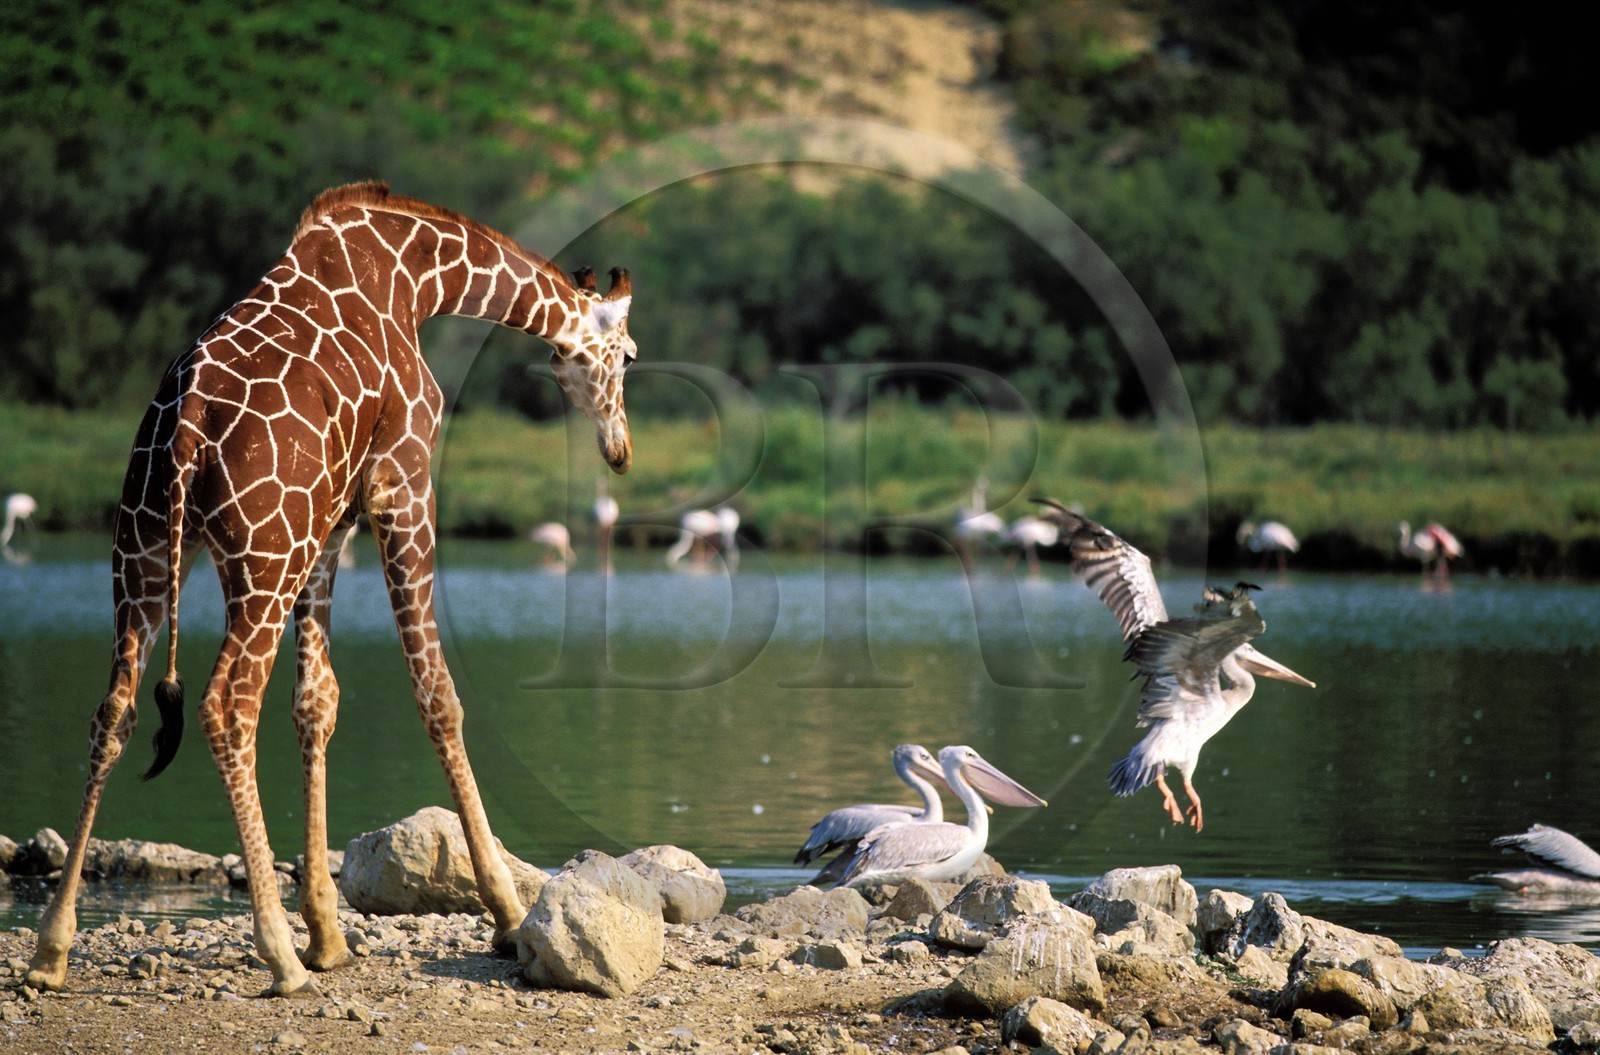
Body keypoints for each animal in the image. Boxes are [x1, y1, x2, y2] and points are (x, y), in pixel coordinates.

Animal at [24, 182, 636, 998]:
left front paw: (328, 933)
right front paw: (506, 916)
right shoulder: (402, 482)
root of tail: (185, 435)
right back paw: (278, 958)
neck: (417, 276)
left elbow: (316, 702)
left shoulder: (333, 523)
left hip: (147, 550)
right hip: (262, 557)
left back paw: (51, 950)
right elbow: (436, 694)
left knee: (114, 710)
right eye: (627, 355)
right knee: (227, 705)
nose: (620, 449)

::::::

■ WORK ITEM
Find and copy each line in the material above where the string "right" occurs.

■ ANSWER SECTION
right front paw: (506, 916)
right shoulder: (402, 482)
right back paw: (278, 958)
right hip: (262, 557)
right elbow: (436, 694)
right eye: (627, 355)
right knee: (227, 705)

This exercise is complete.